Examples 5-10 and Comparative Examples 7-13
(1) Production of poultice Each component shown in Table 3 was mixed for a certain period of time to obtain a plaster. The resulting plaster solution was spread evenly on a release liner so that the mass of the plaster per patch (140 mm x 100 mm) was 6 g, and then immediately laminated with a knitted fabric (backing). Then, a poultice was manufactured.

(2) Evaluation of Storage Stability According to the method described above, the content of ketoprofen and the total content of esters of ketoprofen in the sample solution were calculated based on the peak area by high performance liquid chromatography (HPLC).

Table 4 shows the results. The amount of ketoprofen in each example was 95% or more based on the content of ketoprofen at the time of production of the poultice. On the other hand, the amount of ketoprofen ester was 2.29% or more in Comparative Examples 7-13, but less than 2.1% in Examples 5-10.

Example 11 and Comparative Examples 14-15
(1) Production of poultice Each component shown in Table 5 was mixed for a certain period of time to obtain a plaster. The resulting plaster solution was spread evenly on a release liner so that the mass of the plaster per patch (140 mm x 100 mm) was 6 g, and then immediately laminated with a knitted fabric (backing). Then, a poultice was manufactured.

(2) Evaluation of Storage Stability According to the method described above, the content of ketoprofen and the total content of esters of ketoprofen in the sample solution were calculated based on the peak area by high performance liquid chromatography (HPLC).
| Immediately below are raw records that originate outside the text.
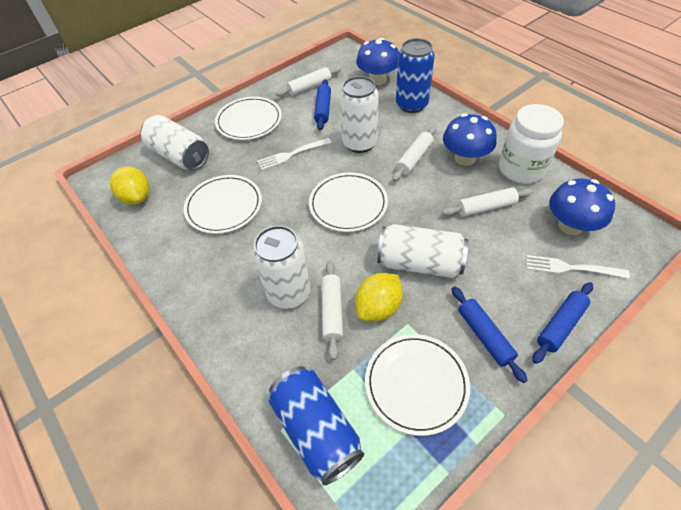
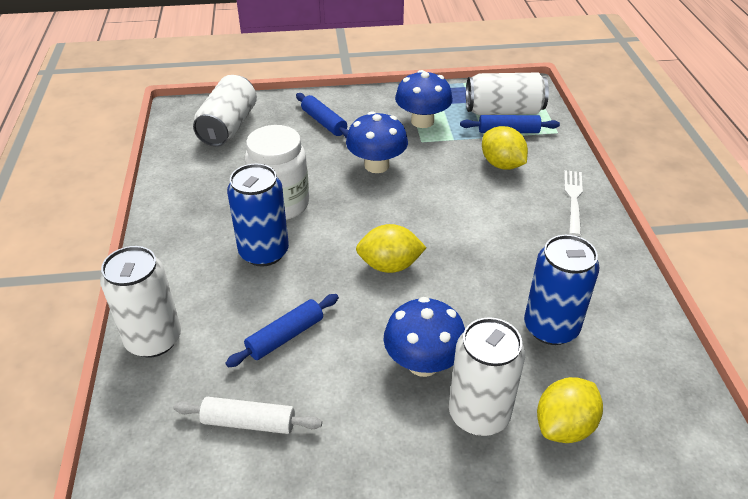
white fork: 2 -> 1
white plate: 4 -> 0
white rolling pin: 4 -> 1
yellow lemon: 2 -> 3

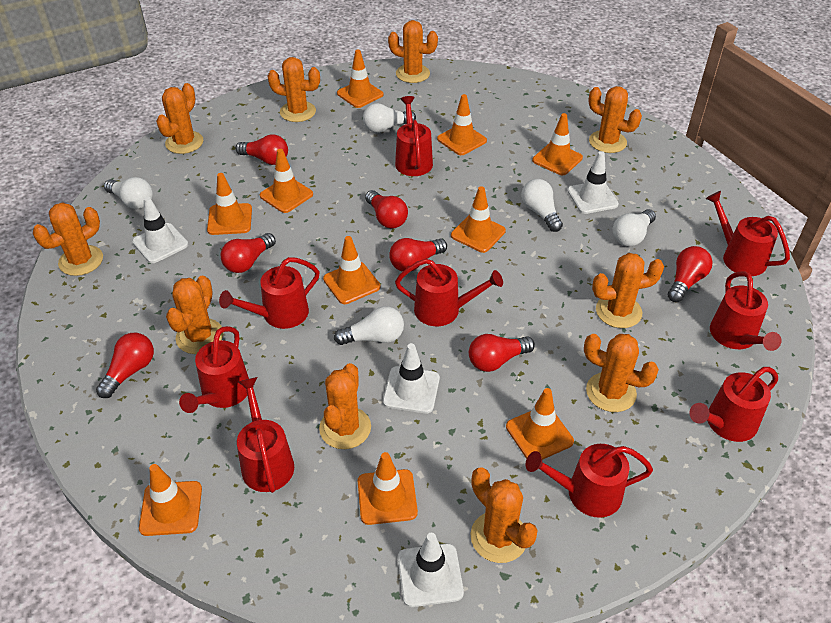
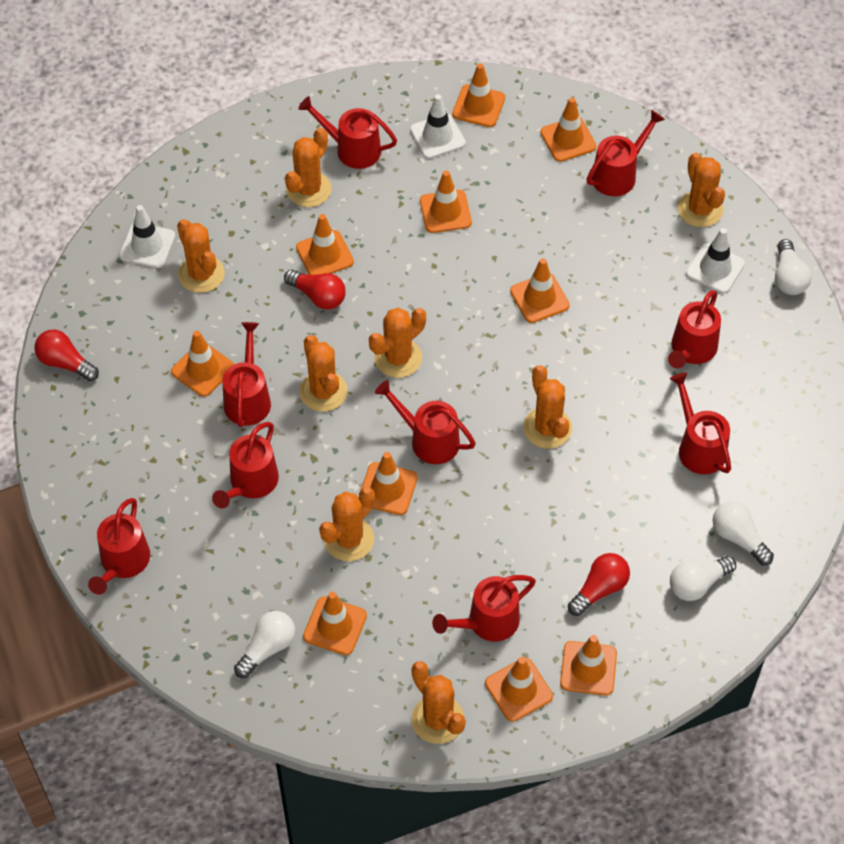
orange cactus: 10 -> 8
red light bulb: 7 -> 3
white light bulb: 5 -> 4
white traffic cone: 4 -> 3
Table 6 shows the results. In Comparative Examples 14-15, the total amount of esters of ketoprofen was 2.5% or more. Moreover, in Example 11, it was 2% or less.

Claims (4)

A poultice comprising a plaster layer on a support,
The plaster layer comprises ketoprofen or a pharmaceutically acceptable salt thereof, propylene glycol, l-menthol, water, poly(methyl acrylate/2-ethylhexyl acrylate) and poly(methacrylic acid/acrylic acid). n-butyl) and
The mass of propylene glycol in the paste layer is 3 times or less the mass of ketoprofen,
A poultice in which the content of l-menthol is 0.1 to 0.5% by mass based on the total mass of the plaster layer. The poultice according to claim 1, wherein the plaster layer further contains a fatty acid alkyl ester. A method for stabilizing ketoprofen in a poultice comprising a plaster layer on a support, comprising:
Ketoprofen or a pharmaceutically acceptable salt thereof, l-menthol, water, at least one of poly(methyl acrylate/2-ethylhexyl acrylate) and poly(methacrylic acid/n-butyl acrylate), and mass of ketoprofen Mixing propylene glycol with a mass of 3 times or less of the
spreading the paste onto a release liner to form a paste layer;
A method for stabilizing ketoprofen, wherein the content of l-menthol is 0.1 to 0.5% by mass based on the total mass of the paste layer. 4. The method of claim 3, wherein said salve further comprises a fatty acid alkyl ester.